Perubahan fatwa ini, kata Yunahar, karena dulu Muhammadiyah kurang meneliti soal rokok ini. "Sekarang data-data yang kami dapat sudah lengkap dan orang-orangnyapun masih yang lama," katanya.

Koordinator Lembaga Penanggulangan Masalah Merokok (LM3) Fuad Baradja mengatakan, Indonesia merupakan negara dengan jumlah perokok terbesar nomor ketiga di dunia. "Indonesia berada di bawah China dan India," kata Fuad dalam acara Kampanye Penyuluhan Kawasan Dilarang Merokok di Terminal Kampung Rambutan, Jakarta Timur, Senin, 21 Desember 2009.

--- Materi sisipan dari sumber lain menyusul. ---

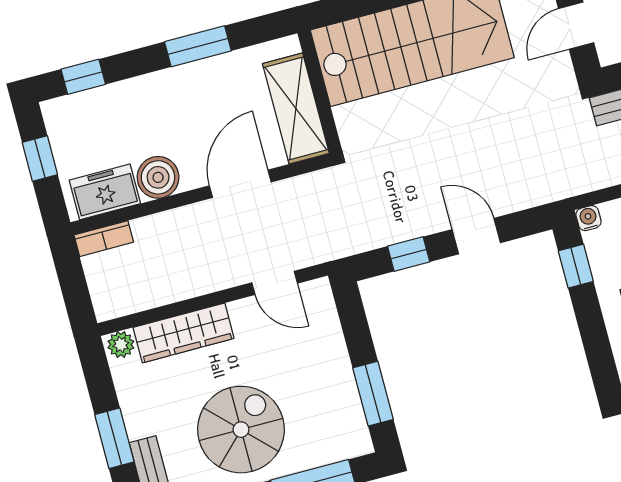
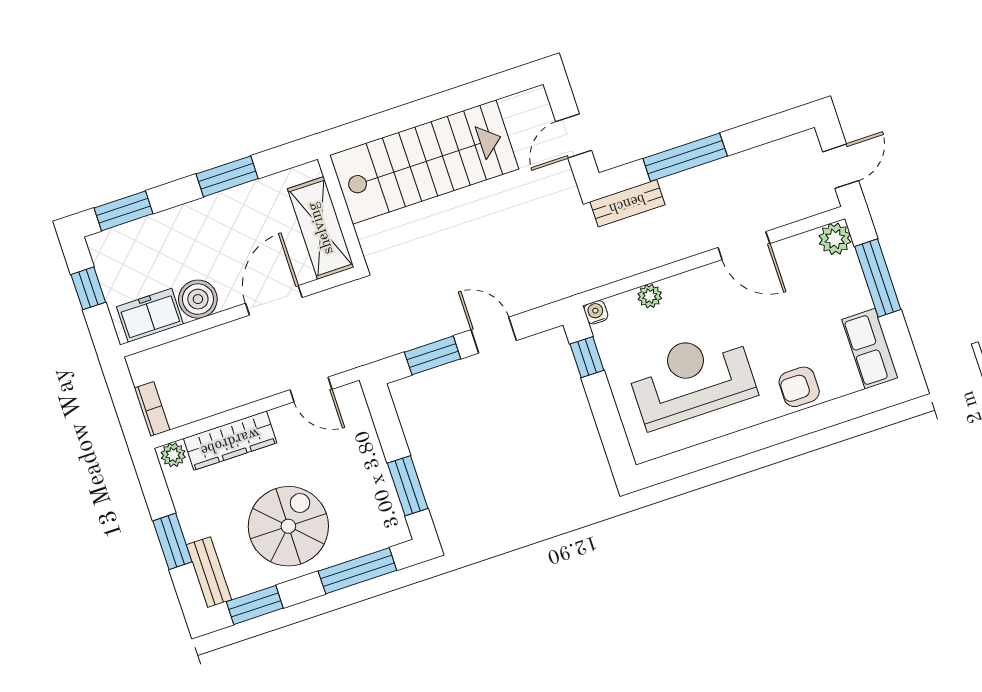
window: (83, 77) -> (124, 211), width x1.50
bookcase: (104, 239) -> (152, 409), moved, turned -90
window: (409, 254) -> (433, 355), width x1.50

Ia menuturkan, seperti yang dilansir laman menkokesra, hal tersebut mengherankan karena Indonesia sebenarnya bukanlah negara dengan jumlah penduduk terbesar ketiga di dunia. Jumlah penduduk Indonesia masih kalah dengan jumlah penduduk Amerika Serikat, tetapi lebih banyak perokok di Tanah Air dibandingkan di negara Amerika Serikat. Fuad juga memaparkan, sebanyak 48 persen perokok di kawasan ASEAN atau Asia Tenggara terdapat di Indonesia.

Secara global, ujar dia, pada tahun 2008 terdapat enam juta kematian akibat rokok dan jumlah tersebut akan meningkat menjadi 10 juta kematian pada tahun 2030. "Sebanyak 70 persen dari kematian akibat rokok berada di negara-negara berkembang," katanya.

Menurut dia, orang masih banyak yang tidak peduli terhadap bahaya rokok karena efek merusak dari rokok didapat bukanlah dalam jangka pendek tetapi dalam jangka panjang yaitu sekitar 20 hingga 50 tahun.